The U.S. Department of Health and Human Services Office of the Inspector General says the Centers for Medicare and Medicaid Services should monitor non-hospital 340B covered entities’ use of modifiers to identify 340B-priced drugs in Part B claims, as these entities get up to speed this year on using the modifiers which will be required for all Part B claims starting January 2024.
The Inflation Reduction Act allowed CMS to start collecting rebates on certain Part B drug claims, but stipulated that CMS must exclude from Part B rebate calculations drugs that were already subject to 340B discounts.
To that end, CMS issued guidance Dec. 20 requiring all 340B covered entities by Jan. 1, 2024, to use claims modifiers to identify drugs purchased through 340B when they bill for separately payable Medicare Part B drugs.
In a Feb. 7 report, OIG recommended that CMS “monitor the use of 340B modifiers, especially among covered entities that had not used the modifier prior to the new program guidance … For 2023 rebate calculations in particular, CMS may need to take steps to identify claims for 340B-purchased drugs that are submitted without a 340B modifier.”
OIG noted that 340B hospitals have used the modifiers since 2018, but the CMS guidance extended the requirement to include non-hospital 340B covered entities, such as Ryan White clinics and hemophilia clinics, as well as their affiliated providers and suppliers.
“Some of these covered entities, providers, and suppliers may use 340B modifiers for a portion of 2023—or not at all—because the modifier requirement is new for these entities and will require changes to billing systems that could take time to operationalize,” the report said.
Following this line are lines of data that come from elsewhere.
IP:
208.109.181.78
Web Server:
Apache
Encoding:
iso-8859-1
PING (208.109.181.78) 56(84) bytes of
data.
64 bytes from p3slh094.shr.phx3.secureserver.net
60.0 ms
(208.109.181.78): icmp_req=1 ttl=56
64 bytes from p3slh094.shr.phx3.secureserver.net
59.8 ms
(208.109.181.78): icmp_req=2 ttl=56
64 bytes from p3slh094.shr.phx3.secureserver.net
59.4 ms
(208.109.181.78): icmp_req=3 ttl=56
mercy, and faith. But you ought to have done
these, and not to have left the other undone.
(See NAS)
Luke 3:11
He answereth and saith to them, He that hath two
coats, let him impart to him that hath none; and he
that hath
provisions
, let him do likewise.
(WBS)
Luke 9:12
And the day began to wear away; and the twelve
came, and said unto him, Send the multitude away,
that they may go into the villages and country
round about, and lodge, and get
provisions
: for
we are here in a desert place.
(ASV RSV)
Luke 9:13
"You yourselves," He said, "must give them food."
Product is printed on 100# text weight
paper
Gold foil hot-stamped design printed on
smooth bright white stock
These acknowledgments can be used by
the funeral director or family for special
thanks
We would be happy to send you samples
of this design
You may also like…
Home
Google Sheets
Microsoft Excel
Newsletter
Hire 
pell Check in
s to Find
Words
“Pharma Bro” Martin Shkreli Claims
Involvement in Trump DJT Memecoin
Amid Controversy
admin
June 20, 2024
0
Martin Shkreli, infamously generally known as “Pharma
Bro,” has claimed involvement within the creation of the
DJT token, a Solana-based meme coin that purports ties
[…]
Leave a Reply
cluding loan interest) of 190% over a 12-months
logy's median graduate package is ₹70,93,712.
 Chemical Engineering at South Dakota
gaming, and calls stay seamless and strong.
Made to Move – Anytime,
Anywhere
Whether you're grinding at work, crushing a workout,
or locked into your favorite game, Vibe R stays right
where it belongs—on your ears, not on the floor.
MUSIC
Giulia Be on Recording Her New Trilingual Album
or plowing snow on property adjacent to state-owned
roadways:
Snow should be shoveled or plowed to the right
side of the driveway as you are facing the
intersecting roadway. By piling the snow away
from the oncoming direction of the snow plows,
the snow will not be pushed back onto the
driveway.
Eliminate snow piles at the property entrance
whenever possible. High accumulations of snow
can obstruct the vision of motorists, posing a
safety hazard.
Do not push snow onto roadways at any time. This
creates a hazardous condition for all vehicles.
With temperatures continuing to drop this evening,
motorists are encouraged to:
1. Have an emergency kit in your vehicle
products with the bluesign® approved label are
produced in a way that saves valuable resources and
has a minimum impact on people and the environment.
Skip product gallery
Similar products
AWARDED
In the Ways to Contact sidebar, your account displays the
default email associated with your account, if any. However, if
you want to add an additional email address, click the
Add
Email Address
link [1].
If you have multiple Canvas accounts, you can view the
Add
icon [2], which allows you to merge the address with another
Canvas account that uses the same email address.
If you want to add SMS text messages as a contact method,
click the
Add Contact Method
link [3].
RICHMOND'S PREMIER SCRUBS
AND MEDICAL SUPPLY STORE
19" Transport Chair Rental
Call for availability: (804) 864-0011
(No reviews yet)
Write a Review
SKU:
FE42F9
Although CMS encouraged non-hospital 340B entities to begin using the modifiers as soon as possible, OIG noted, “For 2023, CMS may not be able to solely rely on 340B modifiers to identify Part B claims for 340B-purchased drugs.”
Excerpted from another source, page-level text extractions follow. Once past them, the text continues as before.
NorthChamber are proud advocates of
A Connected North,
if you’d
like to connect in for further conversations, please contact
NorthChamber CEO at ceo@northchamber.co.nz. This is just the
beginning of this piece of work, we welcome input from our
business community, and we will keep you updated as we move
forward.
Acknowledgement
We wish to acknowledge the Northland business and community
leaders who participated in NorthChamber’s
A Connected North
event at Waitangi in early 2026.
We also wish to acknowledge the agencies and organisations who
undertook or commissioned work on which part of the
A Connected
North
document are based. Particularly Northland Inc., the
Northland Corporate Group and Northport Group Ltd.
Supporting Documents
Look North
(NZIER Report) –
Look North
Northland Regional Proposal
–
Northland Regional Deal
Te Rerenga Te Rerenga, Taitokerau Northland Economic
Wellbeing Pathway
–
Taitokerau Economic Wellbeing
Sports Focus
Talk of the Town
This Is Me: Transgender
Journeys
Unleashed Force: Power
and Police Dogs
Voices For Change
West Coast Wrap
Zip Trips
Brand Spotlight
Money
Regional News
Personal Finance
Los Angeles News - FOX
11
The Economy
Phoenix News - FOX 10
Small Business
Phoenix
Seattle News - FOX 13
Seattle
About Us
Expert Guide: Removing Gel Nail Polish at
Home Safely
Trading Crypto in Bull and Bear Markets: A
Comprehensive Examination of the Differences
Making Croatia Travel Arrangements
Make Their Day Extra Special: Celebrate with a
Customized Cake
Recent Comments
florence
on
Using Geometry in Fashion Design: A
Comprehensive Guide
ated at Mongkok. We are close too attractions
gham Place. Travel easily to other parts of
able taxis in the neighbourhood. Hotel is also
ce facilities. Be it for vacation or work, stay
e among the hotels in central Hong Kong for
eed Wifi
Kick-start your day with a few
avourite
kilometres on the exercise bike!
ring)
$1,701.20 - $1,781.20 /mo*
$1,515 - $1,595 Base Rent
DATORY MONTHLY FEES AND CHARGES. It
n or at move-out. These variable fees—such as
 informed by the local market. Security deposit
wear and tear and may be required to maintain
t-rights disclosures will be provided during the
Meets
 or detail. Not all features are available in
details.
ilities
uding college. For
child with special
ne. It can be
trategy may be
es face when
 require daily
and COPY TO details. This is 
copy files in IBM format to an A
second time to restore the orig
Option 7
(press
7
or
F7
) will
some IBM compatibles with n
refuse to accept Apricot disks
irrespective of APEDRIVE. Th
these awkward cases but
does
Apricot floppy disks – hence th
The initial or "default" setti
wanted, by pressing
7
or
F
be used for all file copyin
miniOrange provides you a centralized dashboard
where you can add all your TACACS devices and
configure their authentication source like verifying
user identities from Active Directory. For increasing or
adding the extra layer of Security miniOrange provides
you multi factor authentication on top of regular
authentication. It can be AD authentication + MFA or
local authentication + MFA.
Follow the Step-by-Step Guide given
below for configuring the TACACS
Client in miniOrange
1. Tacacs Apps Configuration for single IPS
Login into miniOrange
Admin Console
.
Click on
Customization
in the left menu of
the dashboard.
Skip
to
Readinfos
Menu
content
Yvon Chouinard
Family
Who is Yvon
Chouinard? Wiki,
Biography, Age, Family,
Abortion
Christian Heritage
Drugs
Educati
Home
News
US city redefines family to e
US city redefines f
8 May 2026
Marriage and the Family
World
The report said non-hospital covered entities and their provider and supplier affiliates account for 3% of total associated Part B drug expenditures.
“Had CMS not required modifiers, the agency would not be able to exclude claims for 340B-purchased drugs specifically, and would likely instead need to exclude all claims submitted by covered entities,” the report said. “OIG faced this challenge in previous work and needed to use an extremely burdensome process of matching provider identifiers on Part B claims to the Health Resources and Services Administration’s covered entities database.”
OIG estimated that CMS could have collected $1.4 billion had drug manufacturers been required in 2015 to pay inflation indexed rebates for 64 high-expenditure Part B drugs. “Medicare’s new authority to collect rebates for certain Part B drugs has the potential to recoup billions of dollars for Medicare and its enrollees,” the report concluded.